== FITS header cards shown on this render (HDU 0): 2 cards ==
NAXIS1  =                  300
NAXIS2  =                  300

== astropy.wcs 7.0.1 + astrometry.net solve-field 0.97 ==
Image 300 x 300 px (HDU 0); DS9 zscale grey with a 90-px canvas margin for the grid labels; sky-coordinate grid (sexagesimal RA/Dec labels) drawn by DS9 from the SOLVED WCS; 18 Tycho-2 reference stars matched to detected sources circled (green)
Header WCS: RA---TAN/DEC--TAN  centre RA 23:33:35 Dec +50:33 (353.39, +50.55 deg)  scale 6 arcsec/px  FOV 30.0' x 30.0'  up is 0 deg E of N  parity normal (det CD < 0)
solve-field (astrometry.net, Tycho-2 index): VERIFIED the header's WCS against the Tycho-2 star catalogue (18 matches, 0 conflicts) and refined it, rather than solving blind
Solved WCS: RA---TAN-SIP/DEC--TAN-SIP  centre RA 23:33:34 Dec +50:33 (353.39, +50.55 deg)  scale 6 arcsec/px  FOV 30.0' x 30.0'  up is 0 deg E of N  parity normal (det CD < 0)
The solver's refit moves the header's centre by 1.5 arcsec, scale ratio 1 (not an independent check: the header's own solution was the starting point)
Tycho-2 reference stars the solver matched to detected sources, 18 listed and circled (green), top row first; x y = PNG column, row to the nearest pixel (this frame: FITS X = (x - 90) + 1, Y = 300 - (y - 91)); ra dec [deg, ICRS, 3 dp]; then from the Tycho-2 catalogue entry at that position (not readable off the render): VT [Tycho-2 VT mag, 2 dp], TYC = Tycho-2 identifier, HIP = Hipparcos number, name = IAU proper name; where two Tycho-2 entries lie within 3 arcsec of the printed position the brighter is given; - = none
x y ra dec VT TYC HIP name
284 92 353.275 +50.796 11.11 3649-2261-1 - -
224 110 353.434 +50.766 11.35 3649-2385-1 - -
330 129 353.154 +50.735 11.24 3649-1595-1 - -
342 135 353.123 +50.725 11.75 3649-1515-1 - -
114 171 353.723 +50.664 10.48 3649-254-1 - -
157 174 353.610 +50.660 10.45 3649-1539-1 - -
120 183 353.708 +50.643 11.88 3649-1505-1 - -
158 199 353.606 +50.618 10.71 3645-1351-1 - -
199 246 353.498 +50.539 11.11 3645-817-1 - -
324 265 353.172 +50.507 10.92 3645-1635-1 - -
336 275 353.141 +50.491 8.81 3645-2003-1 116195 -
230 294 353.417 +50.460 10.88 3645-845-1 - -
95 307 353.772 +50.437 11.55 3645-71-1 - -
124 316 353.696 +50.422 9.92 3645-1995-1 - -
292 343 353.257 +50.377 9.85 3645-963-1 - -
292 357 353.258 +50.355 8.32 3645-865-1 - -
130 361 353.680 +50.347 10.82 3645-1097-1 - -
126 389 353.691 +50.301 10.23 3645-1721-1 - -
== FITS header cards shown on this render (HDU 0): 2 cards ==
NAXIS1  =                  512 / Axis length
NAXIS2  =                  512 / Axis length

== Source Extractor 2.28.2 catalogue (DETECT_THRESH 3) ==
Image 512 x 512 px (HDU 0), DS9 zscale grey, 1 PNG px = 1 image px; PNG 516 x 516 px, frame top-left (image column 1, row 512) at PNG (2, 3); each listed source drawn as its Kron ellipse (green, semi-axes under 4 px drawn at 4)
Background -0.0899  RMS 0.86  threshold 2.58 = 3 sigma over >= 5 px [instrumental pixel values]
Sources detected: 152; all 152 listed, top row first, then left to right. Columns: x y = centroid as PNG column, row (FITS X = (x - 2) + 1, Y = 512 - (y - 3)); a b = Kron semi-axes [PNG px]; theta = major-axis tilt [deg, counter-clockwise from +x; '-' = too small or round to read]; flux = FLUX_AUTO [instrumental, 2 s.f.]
|---|
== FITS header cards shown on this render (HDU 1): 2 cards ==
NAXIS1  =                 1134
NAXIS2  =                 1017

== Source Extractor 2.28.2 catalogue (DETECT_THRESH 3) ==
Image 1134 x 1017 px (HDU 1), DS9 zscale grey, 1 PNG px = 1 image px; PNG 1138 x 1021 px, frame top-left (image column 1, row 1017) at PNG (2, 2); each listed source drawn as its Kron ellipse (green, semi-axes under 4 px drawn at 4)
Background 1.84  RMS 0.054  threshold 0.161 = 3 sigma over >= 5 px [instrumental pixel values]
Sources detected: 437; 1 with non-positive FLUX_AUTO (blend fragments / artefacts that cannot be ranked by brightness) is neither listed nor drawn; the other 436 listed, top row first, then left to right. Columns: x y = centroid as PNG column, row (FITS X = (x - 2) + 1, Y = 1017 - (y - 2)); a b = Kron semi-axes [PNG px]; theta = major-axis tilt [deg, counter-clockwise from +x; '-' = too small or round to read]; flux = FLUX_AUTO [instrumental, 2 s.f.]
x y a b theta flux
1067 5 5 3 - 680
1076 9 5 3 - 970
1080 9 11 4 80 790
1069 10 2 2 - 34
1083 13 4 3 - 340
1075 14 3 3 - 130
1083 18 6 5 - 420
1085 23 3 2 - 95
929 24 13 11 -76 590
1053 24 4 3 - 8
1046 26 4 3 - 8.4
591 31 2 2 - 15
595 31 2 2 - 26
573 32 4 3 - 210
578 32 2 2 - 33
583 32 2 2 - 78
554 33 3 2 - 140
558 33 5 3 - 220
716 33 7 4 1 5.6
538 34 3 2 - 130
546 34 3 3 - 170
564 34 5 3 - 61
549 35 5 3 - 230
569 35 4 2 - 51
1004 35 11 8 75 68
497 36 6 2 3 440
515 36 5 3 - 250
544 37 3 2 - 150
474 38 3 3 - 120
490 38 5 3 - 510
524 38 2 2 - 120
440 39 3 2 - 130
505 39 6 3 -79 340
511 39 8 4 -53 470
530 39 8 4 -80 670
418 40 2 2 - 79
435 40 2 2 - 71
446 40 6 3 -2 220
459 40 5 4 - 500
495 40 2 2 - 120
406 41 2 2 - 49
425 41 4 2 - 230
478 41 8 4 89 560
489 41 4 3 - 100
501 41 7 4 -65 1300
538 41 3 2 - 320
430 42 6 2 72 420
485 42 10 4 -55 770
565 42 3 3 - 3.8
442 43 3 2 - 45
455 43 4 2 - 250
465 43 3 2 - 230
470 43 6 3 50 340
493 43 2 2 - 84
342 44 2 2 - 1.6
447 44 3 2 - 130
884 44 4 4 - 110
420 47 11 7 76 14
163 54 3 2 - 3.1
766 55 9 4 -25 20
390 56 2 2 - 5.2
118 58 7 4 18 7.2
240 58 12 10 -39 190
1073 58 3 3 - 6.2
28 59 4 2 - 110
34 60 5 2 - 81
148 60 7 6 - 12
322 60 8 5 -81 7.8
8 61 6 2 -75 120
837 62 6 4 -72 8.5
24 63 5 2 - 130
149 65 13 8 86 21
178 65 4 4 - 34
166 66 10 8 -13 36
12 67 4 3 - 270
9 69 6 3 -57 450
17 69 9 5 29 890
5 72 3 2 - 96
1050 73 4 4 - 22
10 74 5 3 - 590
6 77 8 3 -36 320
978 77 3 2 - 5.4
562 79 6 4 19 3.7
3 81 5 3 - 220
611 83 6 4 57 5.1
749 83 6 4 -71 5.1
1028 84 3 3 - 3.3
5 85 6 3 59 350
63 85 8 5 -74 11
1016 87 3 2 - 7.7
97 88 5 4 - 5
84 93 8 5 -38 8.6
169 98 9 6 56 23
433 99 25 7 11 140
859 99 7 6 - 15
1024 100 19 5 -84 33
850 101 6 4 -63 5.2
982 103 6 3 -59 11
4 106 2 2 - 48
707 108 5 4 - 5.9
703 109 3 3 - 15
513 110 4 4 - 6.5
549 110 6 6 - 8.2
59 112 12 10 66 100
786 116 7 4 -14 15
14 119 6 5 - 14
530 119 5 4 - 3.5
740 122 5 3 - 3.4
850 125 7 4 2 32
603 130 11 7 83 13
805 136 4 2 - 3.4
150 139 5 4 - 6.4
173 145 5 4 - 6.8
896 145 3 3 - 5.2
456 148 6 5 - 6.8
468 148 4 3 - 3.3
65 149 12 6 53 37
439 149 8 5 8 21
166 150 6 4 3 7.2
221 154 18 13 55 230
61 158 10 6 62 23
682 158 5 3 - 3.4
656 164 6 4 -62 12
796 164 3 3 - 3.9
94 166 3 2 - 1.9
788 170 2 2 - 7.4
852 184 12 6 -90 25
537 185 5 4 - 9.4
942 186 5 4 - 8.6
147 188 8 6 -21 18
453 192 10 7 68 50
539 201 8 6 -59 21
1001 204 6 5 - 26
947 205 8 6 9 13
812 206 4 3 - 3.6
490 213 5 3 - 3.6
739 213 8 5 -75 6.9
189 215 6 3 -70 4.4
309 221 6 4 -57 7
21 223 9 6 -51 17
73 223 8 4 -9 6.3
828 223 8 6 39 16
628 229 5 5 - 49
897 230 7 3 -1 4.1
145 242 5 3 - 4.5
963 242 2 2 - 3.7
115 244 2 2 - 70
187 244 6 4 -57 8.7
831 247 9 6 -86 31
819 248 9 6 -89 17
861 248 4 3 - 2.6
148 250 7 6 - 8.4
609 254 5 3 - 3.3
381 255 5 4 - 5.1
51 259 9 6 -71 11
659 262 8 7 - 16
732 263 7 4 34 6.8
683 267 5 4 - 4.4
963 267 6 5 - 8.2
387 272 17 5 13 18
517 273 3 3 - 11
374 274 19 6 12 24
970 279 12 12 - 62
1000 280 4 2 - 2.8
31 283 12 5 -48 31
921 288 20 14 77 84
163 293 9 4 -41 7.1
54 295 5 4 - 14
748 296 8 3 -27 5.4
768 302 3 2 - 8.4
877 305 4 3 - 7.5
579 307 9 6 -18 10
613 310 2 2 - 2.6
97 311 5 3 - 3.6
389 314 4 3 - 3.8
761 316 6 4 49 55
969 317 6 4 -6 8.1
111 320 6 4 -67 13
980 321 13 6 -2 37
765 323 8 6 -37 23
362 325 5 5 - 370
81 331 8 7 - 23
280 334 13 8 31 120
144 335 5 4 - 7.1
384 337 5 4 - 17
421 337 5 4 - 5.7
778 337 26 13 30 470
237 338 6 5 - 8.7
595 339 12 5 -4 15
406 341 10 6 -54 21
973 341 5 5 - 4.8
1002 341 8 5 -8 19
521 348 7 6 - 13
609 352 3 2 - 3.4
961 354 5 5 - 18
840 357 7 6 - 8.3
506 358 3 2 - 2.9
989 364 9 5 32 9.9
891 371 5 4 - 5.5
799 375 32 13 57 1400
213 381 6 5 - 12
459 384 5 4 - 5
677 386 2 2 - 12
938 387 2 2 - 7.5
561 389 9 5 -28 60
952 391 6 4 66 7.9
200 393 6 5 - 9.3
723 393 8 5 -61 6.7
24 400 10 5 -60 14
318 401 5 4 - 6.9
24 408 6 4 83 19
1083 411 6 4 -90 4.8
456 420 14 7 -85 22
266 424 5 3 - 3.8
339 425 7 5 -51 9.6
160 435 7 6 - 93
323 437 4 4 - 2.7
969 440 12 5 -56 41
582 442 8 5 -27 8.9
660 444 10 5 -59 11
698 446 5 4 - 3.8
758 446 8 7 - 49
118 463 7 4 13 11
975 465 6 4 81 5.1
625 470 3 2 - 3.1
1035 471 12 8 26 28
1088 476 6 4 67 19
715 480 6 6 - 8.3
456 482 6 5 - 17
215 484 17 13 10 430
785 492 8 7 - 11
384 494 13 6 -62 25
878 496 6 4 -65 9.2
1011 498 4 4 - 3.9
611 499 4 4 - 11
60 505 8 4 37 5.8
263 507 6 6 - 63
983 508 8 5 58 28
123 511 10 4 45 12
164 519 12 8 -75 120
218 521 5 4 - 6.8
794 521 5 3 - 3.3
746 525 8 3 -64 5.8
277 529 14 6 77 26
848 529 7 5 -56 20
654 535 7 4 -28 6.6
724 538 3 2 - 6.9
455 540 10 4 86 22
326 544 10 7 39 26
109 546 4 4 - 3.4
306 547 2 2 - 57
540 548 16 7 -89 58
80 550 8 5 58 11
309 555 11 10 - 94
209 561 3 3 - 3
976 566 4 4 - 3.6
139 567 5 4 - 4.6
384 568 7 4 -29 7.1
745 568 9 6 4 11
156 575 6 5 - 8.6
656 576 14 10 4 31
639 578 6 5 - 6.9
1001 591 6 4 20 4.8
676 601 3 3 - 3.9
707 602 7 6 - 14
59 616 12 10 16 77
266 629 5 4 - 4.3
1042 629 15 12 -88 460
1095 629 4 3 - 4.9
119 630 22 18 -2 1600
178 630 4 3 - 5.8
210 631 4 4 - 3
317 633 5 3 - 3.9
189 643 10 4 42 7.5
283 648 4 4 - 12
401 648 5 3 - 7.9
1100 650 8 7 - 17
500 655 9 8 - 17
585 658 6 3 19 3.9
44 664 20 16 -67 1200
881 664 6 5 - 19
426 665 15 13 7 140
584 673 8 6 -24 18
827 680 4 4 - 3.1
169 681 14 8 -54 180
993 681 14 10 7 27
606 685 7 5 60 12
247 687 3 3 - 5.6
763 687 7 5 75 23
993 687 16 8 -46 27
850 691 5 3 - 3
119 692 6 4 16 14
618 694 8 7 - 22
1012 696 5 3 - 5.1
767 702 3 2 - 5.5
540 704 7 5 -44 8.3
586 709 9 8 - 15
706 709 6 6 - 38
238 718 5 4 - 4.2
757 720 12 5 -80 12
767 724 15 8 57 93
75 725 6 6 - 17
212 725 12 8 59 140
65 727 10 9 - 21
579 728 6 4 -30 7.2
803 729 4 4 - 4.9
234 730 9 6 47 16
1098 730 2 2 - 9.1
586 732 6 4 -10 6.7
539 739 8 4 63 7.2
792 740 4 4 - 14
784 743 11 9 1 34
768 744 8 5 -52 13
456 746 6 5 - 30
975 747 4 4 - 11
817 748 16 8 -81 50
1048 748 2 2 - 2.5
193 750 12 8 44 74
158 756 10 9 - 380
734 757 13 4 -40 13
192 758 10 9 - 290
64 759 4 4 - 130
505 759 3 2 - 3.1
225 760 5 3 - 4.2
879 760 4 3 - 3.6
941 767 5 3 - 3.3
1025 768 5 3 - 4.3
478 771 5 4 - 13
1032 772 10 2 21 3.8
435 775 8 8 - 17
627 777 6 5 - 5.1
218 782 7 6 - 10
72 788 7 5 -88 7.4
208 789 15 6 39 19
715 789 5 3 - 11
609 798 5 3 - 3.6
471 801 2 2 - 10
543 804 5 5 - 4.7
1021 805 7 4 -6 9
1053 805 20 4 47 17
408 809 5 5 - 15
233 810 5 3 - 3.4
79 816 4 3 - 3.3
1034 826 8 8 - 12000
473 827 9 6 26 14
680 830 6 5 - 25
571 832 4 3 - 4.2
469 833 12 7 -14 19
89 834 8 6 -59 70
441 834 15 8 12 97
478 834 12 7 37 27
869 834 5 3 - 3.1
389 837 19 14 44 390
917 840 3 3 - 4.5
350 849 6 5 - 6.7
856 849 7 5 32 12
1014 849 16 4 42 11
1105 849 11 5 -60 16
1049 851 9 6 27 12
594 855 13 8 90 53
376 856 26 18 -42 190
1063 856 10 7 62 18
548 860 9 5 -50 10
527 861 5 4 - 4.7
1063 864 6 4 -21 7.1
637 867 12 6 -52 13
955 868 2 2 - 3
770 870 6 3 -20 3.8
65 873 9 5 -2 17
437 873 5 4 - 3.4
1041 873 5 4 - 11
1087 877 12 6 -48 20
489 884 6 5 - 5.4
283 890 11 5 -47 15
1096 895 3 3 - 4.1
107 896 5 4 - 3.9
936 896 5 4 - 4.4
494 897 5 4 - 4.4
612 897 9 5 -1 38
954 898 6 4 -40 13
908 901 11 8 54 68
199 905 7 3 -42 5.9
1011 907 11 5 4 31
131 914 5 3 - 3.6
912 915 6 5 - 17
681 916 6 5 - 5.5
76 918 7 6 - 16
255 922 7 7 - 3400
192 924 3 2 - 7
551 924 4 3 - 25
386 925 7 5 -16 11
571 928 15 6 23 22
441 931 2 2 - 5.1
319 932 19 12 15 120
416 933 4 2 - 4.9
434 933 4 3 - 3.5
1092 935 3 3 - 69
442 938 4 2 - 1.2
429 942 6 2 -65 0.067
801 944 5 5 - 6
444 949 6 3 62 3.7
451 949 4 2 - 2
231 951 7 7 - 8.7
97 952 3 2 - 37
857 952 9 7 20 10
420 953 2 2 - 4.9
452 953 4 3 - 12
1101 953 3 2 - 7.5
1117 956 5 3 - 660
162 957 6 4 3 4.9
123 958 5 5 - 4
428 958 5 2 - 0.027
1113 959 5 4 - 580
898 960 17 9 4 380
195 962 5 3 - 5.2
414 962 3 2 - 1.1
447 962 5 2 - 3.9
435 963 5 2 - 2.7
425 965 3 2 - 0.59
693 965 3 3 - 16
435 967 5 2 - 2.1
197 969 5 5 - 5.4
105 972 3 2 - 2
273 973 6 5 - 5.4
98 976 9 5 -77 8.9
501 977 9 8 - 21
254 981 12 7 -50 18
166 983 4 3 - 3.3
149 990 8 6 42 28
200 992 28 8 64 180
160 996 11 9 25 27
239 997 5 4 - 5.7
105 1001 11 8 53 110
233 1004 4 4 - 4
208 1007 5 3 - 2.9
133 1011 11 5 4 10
|---|
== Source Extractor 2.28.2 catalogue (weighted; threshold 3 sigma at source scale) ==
|---|
Exercise requirements:
Count the lines in the material above that contain the word "values", treating uppercase and lowercase letters as different. Give only the number.

Written solution:
2